O livro dos Cânticos, pelo qual tenho certa predileção, traz no seu começo: "tuas carícias me inebriarão mais que o vinho". (Ct 1,4) Esta referência ao efeito do vinho só é feita porque era comum que ele fosse consumido.
Já o livro do Eclesiástico - que não consta na bíblia protestante, mas que importa isso? - se harmoniza com tudo isso que já dissemos em não proibir o consumo do vinho, mas apenas o seu excesso:
"Não é um pouco de vinho suficiente para um homem bem-educado? Assim não terás sono pesado, e não sentirás dor." (Eclo 31,22)

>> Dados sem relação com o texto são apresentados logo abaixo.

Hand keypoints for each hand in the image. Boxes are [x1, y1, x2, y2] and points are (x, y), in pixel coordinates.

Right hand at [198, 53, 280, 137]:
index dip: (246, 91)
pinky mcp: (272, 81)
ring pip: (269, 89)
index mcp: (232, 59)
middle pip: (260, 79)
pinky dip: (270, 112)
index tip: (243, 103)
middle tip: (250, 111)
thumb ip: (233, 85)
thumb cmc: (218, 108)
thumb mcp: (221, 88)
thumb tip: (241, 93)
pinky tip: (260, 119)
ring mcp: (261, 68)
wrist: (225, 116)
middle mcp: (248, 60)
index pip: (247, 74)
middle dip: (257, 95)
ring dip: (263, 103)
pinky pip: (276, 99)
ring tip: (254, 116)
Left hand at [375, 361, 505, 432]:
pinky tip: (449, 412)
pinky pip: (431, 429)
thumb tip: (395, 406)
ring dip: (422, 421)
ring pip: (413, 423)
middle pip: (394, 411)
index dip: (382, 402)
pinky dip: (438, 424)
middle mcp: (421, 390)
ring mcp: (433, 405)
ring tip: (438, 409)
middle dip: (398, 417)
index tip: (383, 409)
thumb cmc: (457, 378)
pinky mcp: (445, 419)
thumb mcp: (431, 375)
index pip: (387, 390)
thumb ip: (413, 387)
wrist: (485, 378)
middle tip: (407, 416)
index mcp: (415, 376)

"O vinho bebido sobriamente é como uma vida para os homens. Se o beberes moderadamente, serás sobrio. Que é a vida do homem a quem falta o vinho? Que coisa tira a vida? A morte. No princípio o vinho foi criado para a alegria e não para a embriaguez. O vinho, bebido moderadamente, é a alegria da alma e do coração. A sobriedade no beber é a saúde da alma e do corpo. O excesso na bebida causa irritação, cólera e numerosas catástrofes. O vinho, bebido em demasia, é a aflição da alma. A embriaguez inspira a ousadia e faz pecar o insensato; abafa as forças e causa feridas. Não repreendas o próximo durante uma refeição regada a vinho; não o trates com desprezo enquanto ele se entrega à alegria. Não lhe faças censuras, não o atormentes, reclamando o que te é devido." (Eclo 31,32-42)
O que o autor do Eclesiástico está dizendo basicamente é: "O vinho é bom. Evite o excesso e não encha o saco."

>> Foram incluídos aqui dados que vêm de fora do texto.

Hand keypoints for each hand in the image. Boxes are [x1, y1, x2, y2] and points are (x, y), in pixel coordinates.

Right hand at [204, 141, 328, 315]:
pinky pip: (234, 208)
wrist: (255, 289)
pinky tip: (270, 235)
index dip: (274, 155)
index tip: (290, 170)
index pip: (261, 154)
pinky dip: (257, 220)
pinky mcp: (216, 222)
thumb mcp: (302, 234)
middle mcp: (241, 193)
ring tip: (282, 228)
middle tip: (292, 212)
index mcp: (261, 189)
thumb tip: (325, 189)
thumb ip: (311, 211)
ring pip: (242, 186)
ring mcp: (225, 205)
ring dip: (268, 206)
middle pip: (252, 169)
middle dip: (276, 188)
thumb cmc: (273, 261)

Se alguém, porém, já foi viciado ou tem a tendência de sê-lo, ou convive com quem o é, é bom evitar de todo o consumo de álcool. Mas se não é o caso, experimente deste prazer lícito que Deus nos deu para a NOOOOOSSSA ALEGRIA!! ♪♫
Fábio
Belo texto, Fábio.
ResponderExcluirO senso comum sempre se refere ao excesso do uso e da prática de alguma como sendo ruins e prejudiciais. A bebida, quando mal usufruída, traz discórdia entre as pessoas e um enorme prejuízo social, pessoal e moral para quem é descontrolado no uso. A vinho, segundo pesquisas científicas, é bastante salutar. É a bebida que mais gosto. Como diz você ao final do texto: "Para nooooossa alegria!"
Sim.. Esse natural desapreço pelas bebidas vem, acho, de um certo puritanismo protestante que adentrou na Igreja há já algum tempo. Eu mesmo já o defendi. Mas ainda hoje o natural é alguém estranhar se um católico é visto bebendo cerveja. Também gosto de vinho, mas tomo mais frequentemente cerveja.